While the bill is nobly entitled, “The Patient Protection and Affordable Care Act,” it has of late become “The Anything That Will Get Us 60 Votes Act”. The push to a vote before Christmas has lead to radical daily changes, and confusion about what “Patient Protection and Affordability” means.

I am interested in the outcome for many reasons. I am a Physician and my livelihood is directly effected by whatever is included in the yet to be finalized version of this bill. I am a health care provider, and I want to be able to take care of my patients in the ways that my training has determined are the best. I want the freedom to use my experience to choose the path with highest chance of success and lowest risk of injury. Unfortunately, rules and policies can only deal with large groups, and the decisions I need to make daily are on the level of the individual. Sometimes the needs of the one are different than the needs of the masses, and trying to get approval for a necessary test or surgery can be daunting when it is not the “normal” treatment.
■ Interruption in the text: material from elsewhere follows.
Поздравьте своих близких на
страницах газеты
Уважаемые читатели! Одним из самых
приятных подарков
I am interested in the outcome because I am in Private Practice. I not only provide medical care, but I purchase health care insurance for myself and my family. Medical coverage that as an individual, I cannot negotiate. Medical coverage that is provided in a take it or leave it fashion.
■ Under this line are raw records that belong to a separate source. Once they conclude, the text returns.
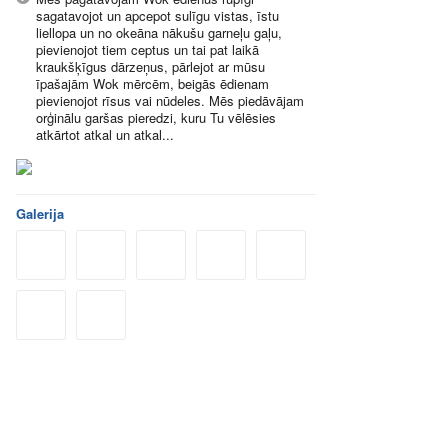
sagatavojot un apcepot sulīgu vistas, īstu
liellopa un no okeāna nākušu garneļu gaļu,
pievienojot tiem ceptus un tai pat laikā
kraukšķīgus dārzeņus, pārlejot ar mūsu
īpašajām Wok mērcēm, beigās ēdienam
pievienojot rīsus vai nūdeles. Mēs piedāvājam
orģinālu garšas pieredzi, kuru Tu vēlēsies
atkārtot atkal un atkal...
Galerija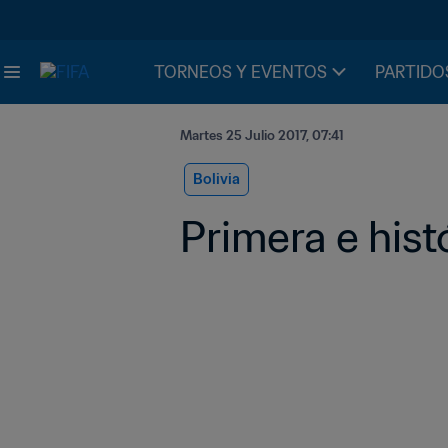
TORNEOS Y EVENTOS
PARTIDO
Martes 25 Julio 2017, 07:41
Bolivia
Primera e histó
I am also interested in the outcome of The Patient Protection and Affordable Care Act, because I am a parent. Good health is one of the most important attributes we can have in a quality life. After good genes, quality healthcare is the key to good health. It is important that health care is made available. Public policy/support is a big piece of the solution, but equally important is the ability for your doctor to make a decision based on your situation. I cannot make my decisions based on what is right for the majority, I have to make them based on what is right for you, the individual. The individual is being lost in policy. Be it an insurance policy or a public policy the tyranny of the majority has found its way into medicine, and the policy being formed today will outlive all of us.

Many good ideas are left to be explored, and some aspect currently included need revision or unintended consequences may result. The selective excise tax on cosmetic surgery was not a good idea, and (for now) has been eliminated. Please continue to be involved, and contribute. The locomotive of reform has a full head of steam, and we need to keep it on track. Its shape changes every day, and the “true plan” has not yet been revealed. It is our healthcare that is being reformed, and it needs our attention.

Every time I hear another redundant news article on Tiger Woods, I wish instead I was being informed about something that actually will effect my life. The healthcare reform bill will effect my life. It will effect how healthcare is delivered in the United States, and will effect all our lives … directly.